> _Job item_
Pick out each line of the material below that contains the word "шерсть", treating uppercase and lowercase letters as distinct.

Stored data entries
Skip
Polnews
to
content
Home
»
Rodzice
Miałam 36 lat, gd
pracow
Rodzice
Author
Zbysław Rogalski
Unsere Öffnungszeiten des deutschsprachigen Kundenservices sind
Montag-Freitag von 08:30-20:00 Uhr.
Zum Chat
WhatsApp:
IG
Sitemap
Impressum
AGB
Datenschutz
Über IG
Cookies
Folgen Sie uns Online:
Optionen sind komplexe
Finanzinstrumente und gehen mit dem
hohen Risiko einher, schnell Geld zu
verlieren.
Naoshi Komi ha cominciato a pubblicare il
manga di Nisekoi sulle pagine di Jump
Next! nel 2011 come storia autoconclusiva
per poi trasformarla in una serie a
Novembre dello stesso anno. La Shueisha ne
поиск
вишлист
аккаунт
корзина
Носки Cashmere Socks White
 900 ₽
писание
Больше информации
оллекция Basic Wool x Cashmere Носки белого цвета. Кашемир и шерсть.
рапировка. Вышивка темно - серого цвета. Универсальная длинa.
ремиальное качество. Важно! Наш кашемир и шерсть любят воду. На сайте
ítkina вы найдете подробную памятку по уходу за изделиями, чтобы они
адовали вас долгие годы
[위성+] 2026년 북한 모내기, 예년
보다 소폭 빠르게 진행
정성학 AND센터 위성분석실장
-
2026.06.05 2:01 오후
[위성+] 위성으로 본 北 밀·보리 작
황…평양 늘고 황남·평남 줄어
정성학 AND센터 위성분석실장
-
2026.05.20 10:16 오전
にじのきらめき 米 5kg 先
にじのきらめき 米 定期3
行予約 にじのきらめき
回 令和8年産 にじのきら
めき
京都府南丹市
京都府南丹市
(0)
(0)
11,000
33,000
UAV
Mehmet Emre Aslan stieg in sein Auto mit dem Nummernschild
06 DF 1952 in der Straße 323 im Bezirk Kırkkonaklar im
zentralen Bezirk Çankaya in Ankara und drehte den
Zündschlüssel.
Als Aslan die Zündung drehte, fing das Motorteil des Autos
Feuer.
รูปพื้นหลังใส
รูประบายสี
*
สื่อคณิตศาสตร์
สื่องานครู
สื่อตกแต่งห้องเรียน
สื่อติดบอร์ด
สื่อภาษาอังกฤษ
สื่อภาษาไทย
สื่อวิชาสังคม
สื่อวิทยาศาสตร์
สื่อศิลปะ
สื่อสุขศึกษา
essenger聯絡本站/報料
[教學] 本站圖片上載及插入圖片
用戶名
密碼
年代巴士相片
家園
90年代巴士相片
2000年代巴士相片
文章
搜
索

* * *

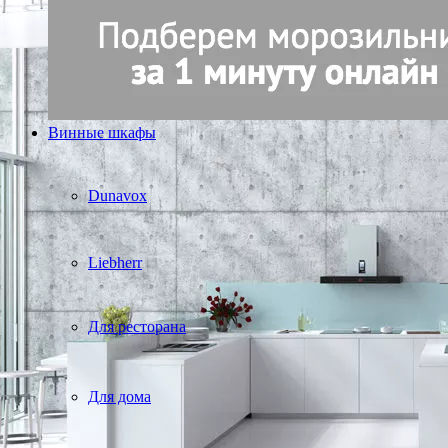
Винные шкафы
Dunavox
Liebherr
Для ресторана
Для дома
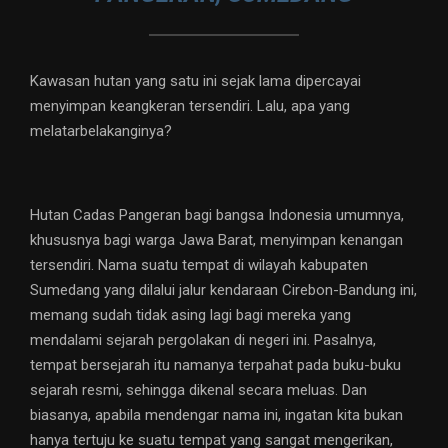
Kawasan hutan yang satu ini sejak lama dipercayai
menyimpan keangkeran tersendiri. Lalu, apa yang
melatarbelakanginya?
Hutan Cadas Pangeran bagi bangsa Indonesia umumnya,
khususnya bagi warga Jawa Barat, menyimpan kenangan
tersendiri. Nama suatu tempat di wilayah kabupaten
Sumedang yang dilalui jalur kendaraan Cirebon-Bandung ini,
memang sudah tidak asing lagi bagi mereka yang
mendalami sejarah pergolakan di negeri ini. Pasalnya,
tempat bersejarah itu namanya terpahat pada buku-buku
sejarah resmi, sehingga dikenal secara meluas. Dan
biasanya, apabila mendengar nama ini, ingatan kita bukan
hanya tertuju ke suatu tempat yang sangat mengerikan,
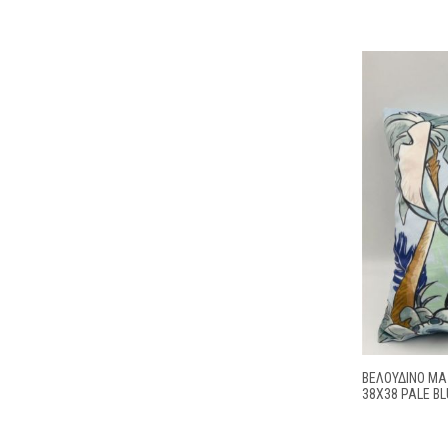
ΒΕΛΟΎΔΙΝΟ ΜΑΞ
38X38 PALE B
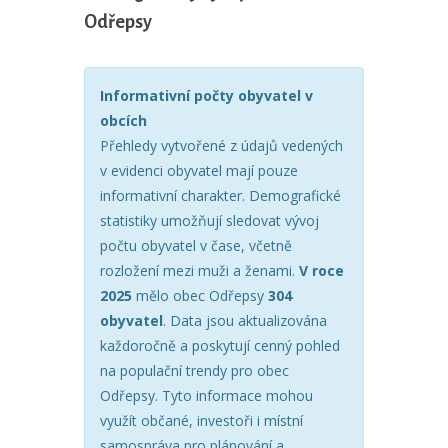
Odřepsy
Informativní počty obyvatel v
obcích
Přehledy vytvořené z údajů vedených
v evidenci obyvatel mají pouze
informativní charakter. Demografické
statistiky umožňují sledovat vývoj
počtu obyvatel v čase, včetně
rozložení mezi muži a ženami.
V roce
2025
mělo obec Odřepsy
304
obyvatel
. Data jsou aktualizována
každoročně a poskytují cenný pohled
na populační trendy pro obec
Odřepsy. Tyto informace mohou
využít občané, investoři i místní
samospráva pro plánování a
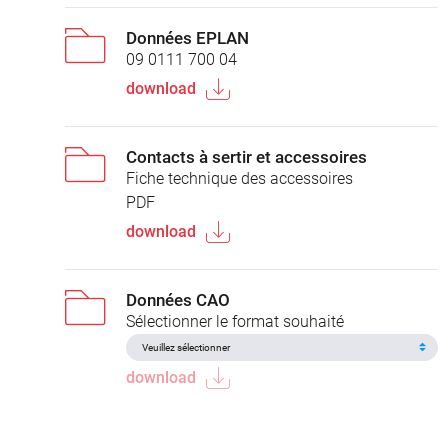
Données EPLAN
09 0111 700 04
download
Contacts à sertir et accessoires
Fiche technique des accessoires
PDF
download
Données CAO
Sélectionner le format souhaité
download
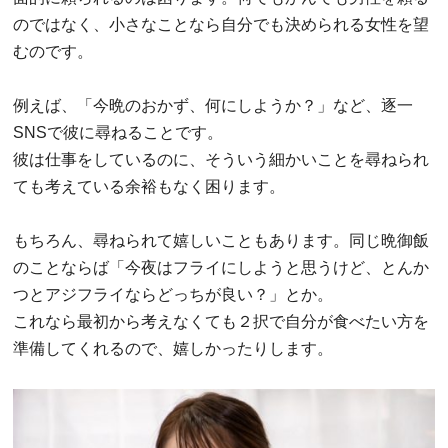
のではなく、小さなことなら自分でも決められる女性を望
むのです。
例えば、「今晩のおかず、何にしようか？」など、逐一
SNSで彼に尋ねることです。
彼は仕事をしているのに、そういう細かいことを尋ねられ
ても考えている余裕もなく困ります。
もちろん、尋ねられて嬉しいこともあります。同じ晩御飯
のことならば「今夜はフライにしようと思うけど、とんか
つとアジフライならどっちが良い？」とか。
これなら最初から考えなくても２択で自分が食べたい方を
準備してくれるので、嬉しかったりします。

> _Task solution_
оллекция Basic Wool x Cashmere Носки белого цвета. Кашемир и шерсть.
ремиальное качество. Важно! Наш кашемир и шерсть любят воду. На сайте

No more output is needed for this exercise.